Exponentiated Gradient for Online Regression
Till now I have worked on problems involving online optimization but in a very abstract sense and mostly along the lines of regret minimization algorithms. Now, I am trying to pursue similar questions but in the context of standard machine learning problems, like regression and classification. It’s both fortunate and unfortunate at the same time that there is already a humongous amount of work done in this field. I am not quite sure which of the works have been most influential in this field, so I am just going to look for some well-cited papers in the coming weeks.
The first one I am going to be looking at is: Exponentiated gradient versus gradient descent for linear predictors and has been cited a staggering 793 times, as of today. There are plenty of things that the authors are doing in this paper (actually, a few too many in my opinion) but in this post, I am focusing on one particular algorithm called EG± and is essentially a variant of the exponential gradient algorithm widely used in Experts problem. I intend this post to be focusing on high-level details (the big picture) while the theoretical analysis is pushed to separate pdf notes.
Dataset: For purposes of experimentation, I am using house pricing dataset from Kaggle. The original dataset has 80 features which I am trimming to 36 (essentially just choosing the numeric data). Out-of-the-box linear regression still works pretty well with the R2 value of around 0.85. Anyhow, the point of the experiment is to see how close our online algorithm comes to the one using batch data. So we’re good. As an aside, I should point out that we are dealing with linear regression here, therefore the hypothesis space is the set of all linear functions.
So, the general idea is as follows: In each round, we choose a weight vector that serves as the hypothesis of the learner and based on this hypothesis the learner predicts a value $\hat{y}_t = w_t \cdot x_t$. Based on this prediction, the learner incurs a loss
$L(y_t, \hat{y}_t) = ( y_t - \hat{y}_t )^2$
The goal of the learner is to update the hypothesis in an online manner such that the cumulative loss incurred is minimized. Of course, one may ask what’s so special about squared loss, and honestly, I am myself not sure, except that it allows one to give good learning bounds.
A couple of comments are in order here:
- eta and U are parameters the learner get to choose. How to set them currently is something we see in the analysis.
- More importantly, note the difference from standard EG algorithm. In EG algorithm, the weights are all positive and always sum to one. Just think about it, this restriction indeed limits the expressive power of our hypothesis. To allow for a more general hypothesis, EGPM chooses two weights for each feature component that allows for both positive and negative coefficients.

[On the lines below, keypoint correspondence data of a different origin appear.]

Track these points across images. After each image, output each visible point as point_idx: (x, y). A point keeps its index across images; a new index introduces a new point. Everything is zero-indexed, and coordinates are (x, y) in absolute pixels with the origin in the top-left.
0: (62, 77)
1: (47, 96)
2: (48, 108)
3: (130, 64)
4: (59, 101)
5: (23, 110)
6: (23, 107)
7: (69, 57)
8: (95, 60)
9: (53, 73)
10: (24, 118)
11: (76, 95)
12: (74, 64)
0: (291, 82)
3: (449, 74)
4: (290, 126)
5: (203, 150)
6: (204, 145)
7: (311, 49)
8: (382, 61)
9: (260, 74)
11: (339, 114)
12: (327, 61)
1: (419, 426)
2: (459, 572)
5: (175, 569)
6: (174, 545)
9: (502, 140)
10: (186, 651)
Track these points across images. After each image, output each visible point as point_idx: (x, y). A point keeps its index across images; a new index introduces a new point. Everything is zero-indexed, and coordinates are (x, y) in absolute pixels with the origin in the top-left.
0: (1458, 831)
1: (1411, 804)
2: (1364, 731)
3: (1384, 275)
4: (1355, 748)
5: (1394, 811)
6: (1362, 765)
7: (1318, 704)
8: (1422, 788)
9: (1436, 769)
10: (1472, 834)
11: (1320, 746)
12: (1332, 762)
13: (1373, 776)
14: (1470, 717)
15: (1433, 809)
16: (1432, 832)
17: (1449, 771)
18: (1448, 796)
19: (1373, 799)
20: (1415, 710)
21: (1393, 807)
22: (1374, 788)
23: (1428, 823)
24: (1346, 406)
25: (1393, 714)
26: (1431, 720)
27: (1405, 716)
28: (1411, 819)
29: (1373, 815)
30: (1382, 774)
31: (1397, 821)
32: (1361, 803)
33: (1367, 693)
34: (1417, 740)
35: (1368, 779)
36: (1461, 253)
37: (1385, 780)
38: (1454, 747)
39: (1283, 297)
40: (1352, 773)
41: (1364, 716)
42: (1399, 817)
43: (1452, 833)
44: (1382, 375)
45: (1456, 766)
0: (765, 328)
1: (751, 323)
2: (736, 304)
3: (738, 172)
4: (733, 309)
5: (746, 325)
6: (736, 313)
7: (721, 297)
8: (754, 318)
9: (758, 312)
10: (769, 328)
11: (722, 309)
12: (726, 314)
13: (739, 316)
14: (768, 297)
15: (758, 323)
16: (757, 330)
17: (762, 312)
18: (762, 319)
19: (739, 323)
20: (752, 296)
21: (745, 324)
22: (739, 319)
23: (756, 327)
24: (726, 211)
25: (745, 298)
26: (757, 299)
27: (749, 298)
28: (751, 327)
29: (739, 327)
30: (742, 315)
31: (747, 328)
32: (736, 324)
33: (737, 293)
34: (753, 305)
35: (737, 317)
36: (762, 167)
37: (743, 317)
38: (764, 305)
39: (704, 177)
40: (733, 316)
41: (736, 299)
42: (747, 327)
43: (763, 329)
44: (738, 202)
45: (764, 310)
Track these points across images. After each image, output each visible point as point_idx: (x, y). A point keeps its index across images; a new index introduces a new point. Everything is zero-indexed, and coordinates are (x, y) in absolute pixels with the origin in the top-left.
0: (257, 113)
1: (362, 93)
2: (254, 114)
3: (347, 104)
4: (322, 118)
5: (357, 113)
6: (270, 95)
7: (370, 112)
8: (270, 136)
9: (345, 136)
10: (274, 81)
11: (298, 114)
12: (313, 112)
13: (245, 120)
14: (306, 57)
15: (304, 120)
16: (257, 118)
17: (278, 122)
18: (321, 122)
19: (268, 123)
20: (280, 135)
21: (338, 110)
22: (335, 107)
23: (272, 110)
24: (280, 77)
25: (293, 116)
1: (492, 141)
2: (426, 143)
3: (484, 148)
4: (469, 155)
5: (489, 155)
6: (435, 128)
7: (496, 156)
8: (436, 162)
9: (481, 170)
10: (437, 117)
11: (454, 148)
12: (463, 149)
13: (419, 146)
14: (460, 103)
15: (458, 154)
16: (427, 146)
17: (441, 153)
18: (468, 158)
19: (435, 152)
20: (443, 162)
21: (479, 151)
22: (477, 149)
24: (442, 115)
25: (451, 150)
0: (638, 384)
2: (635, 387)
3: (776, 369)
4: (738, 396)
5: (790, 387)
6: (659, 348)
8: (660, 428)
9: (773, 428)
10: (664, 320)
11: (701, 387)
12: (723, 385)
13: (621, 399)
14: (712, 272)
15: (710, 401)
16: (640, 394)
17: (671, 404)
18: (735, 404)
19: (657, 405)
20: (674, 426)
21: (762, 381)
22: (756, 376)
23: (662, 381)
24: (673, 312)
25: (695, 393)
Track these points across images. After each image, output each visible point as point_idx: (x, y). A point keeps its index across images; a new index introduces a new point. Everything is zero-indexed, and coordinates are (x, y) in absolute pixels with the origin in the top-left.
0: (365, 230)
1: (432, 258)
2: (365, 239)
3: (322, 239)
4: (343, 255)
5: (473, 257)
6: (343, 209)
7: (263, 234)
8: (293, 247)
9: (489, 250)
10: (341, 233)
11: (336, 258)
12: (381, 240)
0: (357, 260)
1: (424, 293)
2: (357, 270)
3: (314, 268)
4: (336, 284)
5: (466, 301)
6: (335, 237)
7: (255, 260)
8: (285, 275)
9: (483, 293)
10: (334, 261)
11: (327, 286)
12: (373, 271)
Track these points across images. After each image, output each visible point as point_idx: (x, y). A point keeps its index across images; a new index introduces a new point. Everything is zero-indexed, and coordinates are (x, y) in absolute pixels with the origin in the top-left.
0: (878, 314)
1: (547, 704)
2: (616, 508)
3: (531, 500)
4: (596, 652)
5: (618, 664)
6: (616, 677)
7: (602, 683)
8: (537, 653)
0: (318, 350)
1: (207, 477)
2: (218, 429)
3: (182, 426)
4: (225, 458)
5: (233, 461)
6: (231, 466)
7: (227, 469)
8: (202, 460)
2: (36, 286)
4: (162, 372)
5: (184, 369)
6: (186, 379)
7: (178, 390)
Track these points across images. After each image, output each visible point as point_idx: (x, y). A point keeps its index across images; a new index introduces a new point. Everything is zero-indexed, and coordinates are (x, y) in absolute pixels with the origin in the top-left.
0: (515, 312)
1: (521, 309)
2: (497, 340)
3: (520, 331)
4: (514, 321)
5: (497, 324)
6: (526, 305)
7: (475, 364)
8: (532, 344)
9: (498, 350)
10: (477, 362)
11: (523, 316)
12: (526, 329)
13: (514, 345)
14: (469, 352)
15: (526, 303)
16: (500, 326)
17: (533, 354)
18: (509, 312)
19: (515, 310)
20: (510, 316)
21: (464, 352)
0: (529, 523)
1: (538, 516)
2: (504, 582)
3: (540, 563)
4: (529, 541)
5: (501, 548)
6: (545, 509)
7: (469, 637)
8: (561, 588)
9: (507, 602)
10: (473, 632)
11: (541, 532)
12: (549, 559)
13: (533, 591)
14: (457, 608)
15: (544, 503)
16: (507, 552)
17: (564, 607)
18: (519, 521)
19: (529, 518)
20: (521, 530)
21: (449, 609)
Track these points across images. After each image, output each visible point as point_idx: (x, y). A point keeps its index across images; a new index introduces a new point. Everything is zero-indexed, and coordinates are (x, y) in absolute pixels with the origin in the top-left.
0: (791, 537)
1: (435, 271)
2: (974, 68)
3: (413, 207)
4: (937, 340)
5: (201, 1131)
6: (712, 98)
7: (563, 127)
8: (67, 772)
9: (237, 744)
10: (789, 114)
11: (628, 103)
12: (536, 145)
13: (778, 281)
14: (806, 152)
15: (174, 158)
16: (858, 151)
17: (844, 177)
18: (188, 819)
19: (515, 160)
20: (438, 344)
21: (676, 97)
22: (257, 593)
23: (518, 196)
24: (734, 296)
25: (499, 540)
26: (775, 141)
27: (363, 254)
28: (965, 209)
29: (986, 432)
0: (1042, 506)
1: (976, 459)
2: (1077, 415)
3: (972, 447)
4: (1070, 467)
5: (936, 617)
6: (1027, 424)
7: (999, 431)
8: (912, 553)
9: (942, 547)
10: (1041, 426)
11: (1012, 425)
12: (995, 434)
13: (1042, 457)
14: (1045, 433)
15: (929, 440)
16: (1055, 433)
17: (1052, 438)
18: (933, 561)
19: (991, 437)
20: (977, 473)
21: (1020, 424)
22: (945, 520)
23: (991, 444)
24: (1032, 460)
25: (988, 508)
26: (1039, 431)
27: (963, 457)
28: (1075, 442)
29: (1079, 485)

- In spite of this modification, the sum of all (positive and negative) weights is required to be U. Therefore, it becomes crucial to choose a good value for U. This also happens to be one of its major drawbacks.
Okay, so let’s see how this really works. After this, we shall focus on a formal analysis. The code used is available on Github. One of the first problems, with implementing this algorithm is exactly what choice of eta and U to use. As we shall see later, without much prior information, this is essentially a guessing game. As an aside, for computational reasons, I have scaled all features to lie in [0, 1] and hence the loss function is also correspondingly scaled down.
In the first experiment, I am comparing the performance of our algorithm with standard linear regression and the curve below represents the mean squared error for different values of step sizes. Given the fact that EGPM starts out with no information at all, I think (for the best value of eta), the algorithm works pretty well! (Of course, I had to try like a hundred times to find the range where it works the best)
Out of curiosity, I tried comparing the performance to degree 2 polynomial as well. The interesting part is, that such a transformation results in ~740 features (considering every possible degree 2 monomial). I was assuming that with so many features, EGPM is bound to perform poorly (since the dataset contains only ~1400 instances). Well, surprise, surprise! It still works pretty well!
I personally think this is a pretty awesome performance. Although of course, it has a host of issues to it but to be fair this was published in 1997 and by all means, online learning was in its nascent stages. This is also seen the proof techniques which are very specific and brittle to changes in loss functions. This work was anyhow quickly overshadowed by the then-pioneering work by Cesa-Bianchi in 99, “Analysis of Two Gradient-Based Algorithms for On-Line Regression” where the results were greatly generalized.